Paura per un incendio che questa mattina, giovedì 26 marzo, ha scosso una palazzina al Quarticciolo, rischiando di trasformarsi in tragedia. L’allarme è scattato intorno alle 10,15 quando una chiamata d’emergenza ha allertato la Sala Operativa dei Vigili del Fuoco per un incendio di vaste proporzioni esploso all’interno di un’abitazione.
L’incendio è esploso all’ultimo piano: una donna soccorsa per terribili ustioni mentre un uomo sta lottando contro un grave intossicazione da fumo
Le fiamme sono divampate al numero civico 26 di via Ugento, nate per cause ancora in corso di accertamento, ed hanno rapidamente avvolto l’appartamento situato al quarto e ultimo piano dello stabile, sprigionando una densa colonna di fumo nero visibile da gran parte del quadrante circostante.
L’intervento massiccio dei soccorsi
Data la posizione del rogo e il rischio concreto che le fiamme potessero interessare la copertura dell’edificio o gli appartamenti adiacenti, la Sala Operativa ha inviato sul posto un contingente imponente. Sono intervenute due squadre operative (12/A e 21/A) supportate da mezzi speciali indispensabili per la gestione di incendi ai piani alti: un’autoscala, un’autobotte per garantire l’approvvigionamento idrico e il carro autoprotettori, necessario per fornire bombole d’aria pulita agli operatori impegnati tra le fiamme e il fumo acre.

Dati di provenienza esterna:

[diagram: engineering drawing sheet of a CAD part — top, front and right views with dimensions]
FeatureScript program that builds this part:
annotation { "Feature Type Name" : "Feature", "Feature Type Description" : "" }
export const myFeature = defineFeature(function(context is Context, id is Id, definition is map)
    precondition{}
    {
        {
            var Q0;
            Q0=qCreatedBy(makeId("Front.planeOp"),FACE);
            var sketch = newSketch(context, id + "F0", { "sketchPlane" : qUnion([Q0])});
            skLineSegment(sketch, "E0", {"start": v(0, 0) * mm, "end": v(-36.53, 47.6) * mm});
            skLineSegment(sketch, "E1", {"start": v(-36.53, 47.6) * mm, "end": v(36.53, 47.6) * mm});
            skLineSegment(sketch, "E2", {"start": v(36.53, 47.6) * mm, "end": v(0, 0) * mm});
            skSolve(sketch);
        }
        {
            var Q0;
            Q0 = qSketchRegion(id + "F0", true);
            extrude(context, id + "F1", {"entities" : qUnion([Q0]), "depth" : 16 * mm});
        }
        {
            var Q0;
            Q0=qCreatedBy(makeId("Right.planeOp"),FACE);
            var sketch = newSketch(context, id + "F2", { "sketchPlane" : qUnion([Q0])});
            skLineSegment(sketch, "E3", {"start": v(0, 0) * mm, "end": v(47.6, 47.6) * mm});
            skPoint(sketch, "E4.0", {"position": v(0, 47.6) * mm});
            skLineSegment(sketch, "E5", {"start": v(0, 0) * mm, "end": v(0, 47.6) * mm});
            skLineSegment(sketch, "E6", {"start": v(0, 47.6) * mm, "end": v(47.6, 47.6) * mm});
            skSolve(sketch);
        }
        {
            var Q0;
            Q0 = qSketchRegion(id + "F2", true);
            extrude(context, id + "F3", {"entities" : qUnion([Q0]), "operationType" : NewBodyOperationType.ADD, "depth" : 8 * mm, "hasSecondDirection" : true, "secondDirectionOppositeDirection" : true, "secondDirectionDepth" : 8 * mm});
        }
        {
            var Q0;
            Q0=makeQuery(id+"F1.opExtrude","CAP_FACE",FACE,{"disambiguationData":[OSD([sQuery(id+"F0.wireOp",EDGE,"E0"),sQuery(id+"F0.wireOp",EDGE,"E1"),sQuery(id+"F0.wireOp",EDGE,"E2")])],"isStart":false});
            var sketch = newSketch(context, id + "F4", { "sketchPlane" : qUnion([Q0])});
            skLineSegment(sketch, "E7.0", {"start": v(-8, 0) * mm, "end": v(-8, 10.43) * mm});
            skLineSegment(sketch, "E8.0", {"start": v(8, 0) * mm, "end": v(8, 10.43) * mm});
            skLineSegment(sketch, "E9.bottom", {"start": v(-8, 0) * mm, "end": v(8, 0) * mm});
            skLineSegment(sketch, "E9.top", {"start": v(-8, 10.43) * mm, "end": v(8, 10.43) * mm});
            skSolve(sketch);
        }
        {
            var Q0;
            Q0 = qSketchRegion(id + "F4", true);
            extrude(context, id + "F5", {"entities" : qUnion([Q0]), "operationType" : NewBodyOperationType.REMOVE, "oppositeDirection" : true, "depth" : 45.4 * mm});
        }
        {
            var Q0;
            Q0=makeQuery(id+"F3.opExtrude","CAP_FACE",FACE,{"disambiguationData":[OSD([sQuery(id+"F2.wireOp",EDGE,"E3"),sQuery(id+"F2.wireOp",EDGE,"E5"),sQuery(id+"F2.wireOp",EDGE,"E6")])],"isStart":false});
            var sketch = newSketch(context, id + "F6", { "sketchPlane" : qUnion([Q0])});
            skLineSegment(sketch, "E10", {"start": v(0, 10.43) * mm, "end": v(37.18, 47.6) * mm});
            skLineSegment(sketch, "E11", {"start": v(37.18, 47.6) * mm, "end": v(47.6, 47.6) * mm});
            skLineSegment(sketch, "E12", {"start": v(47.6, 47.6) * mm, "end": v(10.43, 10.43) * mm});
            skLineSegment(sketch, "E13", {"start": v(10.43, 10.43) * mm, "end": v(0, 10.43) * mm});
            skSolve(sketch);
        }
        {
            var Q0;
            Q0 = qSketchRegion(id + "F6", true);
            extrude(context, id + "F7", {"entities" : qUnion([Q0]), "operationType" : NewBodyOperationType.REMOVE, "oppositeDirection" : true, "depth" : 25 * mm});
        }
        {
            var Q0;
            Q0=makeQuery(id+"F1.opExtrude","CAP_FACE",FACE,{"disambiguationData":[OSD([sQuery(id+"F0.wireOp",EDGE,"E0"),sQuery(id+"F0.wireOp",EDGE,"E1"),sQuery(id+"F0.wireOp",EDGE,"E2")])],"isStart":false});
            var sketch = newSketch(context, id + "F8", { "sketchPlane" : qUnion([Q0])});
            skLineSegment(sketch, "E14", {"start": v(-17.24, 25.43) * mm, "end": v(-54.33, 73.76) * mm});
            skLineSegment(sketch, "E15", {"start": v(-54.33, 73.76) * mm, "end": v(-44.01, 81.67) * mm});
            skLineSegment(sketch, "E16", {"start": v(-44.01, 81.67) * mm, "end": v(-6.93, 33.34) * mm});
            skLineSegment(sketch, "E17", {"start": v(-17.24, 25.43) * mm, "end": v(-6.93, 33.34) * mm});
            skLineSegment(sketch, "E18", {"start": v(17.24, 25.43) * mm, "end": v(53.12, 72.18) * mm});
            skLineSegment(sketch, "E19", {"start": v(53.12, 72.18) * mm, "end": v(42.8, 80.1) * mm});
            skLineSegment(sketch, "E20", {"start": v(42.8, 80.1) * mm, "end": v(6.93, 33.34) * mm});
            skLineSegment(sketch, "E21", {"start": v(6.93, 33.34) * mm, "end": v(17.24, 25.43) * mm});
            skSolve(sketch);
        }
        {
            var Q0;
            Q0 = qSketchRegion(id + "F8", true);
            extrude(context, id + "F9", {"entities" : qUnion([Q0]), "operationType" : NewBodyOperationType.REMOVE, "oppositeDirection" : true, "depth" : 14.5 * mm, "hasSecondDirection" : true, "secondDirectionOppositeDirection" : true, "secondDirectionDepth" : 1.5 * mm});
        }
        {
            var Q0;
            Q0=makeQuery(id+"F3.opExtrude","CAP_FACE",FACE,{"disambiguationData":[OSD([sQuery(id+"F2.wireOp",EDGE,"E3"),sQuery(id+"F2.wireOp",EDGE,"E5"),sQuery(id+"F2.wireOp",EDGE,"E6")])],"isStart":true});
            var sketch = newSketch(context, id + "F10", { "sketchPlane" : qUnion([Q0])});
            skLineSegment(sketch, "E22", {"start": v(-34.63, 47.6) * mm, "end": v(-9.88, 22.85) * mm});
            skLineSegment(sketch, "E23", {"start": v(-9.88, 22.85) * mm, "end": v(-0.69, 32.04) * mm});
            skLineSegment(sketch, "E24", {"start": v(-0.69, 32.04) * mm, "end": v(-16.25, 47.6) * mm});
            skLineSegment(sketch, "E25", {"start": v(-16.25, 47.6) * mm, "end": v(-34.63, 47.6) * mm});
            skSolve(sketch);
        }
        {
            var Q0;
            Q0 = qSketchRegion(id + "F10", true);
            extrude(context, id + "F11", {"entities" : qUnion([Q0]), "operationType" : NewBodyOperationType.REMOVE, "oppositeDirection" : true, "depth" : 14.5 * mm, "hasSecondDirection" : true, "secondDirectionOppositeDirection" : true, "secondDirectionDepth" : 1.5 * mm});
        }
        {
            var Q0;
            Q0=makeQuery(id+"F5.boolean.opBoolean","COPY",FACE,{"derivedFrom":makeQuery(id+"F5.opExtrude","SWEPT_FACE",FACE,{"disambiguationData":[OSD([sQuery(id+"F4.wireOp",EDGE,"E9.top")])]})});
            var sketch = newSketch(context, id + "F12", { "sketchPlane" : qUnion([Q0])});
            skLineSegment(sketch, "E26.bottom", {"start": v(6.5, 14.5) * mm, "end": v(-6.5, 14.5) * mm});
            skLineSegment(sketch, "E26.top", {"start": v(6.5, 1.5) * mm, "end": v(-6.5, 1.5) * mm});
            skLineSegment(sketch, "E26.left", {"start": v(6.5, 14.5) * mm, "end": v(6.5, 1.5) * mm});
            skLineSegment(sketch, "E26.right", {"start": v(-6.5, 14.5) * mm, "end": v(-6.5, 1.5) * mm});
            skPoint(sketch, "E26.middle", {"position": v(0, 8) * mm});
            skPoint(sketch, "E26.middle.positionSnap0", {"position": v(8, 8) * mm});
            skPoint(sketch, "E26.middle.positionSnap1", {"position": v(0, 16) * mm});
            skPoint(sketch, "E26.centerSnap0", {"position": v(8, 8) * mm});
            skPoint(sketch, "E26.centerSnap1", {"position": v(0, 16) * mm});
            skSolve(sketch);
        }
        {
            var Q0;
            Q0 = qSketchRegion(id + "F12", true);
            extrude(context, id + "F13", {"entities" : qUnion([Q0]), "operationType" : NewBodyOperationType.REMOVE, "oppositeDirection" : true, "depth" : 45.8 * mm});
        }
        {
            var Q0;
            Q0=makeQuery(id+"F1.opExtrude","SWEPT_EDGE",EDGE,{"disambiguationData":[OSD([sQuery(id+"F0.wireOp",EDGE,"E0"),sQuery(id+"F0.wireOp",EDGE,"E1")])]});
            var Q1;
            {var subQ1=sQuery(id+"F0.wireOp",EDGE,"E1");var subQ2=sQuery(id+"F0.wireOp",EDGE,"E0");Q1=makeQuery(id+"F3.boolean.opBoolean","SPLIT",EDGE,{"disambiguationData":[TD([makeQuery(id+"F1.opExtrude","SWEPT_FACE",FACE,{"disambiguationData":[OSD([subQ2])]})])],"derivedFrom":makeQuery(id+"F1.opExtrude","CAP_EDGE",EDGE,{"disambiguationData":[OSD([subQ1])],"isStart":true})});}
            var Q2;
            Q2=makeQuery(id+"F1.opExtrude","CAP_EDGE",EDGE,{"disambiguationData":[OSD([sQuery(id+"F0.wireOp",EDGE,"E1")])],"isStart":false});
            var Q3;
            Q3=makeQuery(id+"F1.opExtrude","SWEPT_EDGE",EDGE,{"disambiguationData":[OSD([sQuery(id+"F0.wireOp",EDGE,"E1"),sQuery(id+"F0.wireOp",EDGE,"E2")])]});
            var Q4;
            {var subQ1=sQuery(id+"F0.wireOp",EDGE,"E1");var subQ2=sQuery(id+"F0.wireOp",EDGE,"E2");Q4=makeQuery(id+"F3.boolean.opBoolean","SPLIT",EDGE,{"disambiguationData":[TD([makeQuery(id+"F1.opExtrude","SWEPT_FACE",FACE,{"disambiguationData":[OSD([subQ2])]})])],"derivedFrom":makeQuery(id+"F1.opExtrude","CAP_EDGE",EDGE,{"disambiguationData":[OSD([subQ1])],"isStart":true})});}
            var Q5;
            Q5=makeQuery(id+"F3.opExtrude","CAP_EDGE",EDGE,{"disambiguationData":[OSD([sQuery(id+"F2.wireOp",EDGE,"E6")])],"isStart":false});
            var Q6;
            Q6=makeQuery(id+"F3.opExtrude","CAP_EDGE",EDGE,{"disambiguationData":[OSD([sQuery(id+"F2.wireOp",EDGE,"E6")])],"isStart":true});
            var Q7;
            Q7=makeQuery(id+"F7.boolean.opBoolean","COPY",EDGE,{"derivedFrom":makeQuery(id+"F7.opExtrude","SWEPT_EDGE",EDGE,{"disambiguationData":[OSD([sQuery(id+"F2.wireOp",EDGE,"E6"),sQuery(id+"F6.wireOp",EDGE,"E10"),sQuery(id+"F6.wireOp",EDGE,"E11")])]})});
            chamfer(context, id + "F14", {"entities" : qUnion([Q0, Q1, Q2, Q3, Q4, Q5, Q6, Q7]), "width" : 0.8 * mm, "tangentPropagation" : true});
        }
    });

I Vigili del Fuoco hanno lavorato freneticamente per penetrare nell’alloggio saturato dal calore e avviare le operazioni di spegnimento, mentre all’esterno i residenti della palazzina venivano fatti evacuare a scopo precauzionale per evitare ulteriori intossicazioni.
Il bilancio dei feriti e l’intervento dell’ARES 118
All’interno dell’appartamento si trovavano due persone che hanno vissuto momenti di puro terrore nel tentativo di sfuggire al rogo. Una donna è stata tratta in salvo dai soccorritori e affidata immediatamente alle cure del personale sanitario dell’ARES 118. Secondo le prime informazioni, la vittima ha riportato lievi ustioni alle mani e ai piedi, verosimilmente nel tentativo di domare le prime fiamme o di mettersi in salvo attraverso i locali già surriscaldati.
Insieme a lei, un uomo è rimasto ferito in modo differente: è rimasto intossicato dopo aver inalato una quantità significativa di fumo. Entrambi sono stati stabilizzati sul posto e successivamente trasportati in ospedale per gli accertamenti e le cure necessarie. Nonostante lo shock e le ferite riportate, i due non sembrerebbero essere in pericolo di vita.
Messa in sicurezza e verifiche strutturali
Una volta domato l’incendio, i Vigili del Fuoco hanno dato inizio alla lunga fase di bonifica e smassamento del materiale carbonizzato per escludere la presenza di focolai nascosti. L’appartamento al quarto piano ha riportato danni ingenti: i solai e le pareti sono stati sottoposti a verifiche tecniche per valutare l’agibilità dell’intero ultimo piano e della verticale interessata dal calore estremo.
Le cause del rogo restano al momento al vaglio dei periti dei Vigili del Fuoco e delle forze dell’ordine intervenute. Non si esclude un corto circuito o un malfunzionamento di un elettrodomestico, ma saranno i rilievi tecnici all’interno delle stanze distrutte a fornire una risposta definitiva. La via è rimasta chiusa al traffico per consentire le operazioni di soccorso, causando rallentamenti alla viabilità locale per gran parte della mattinata.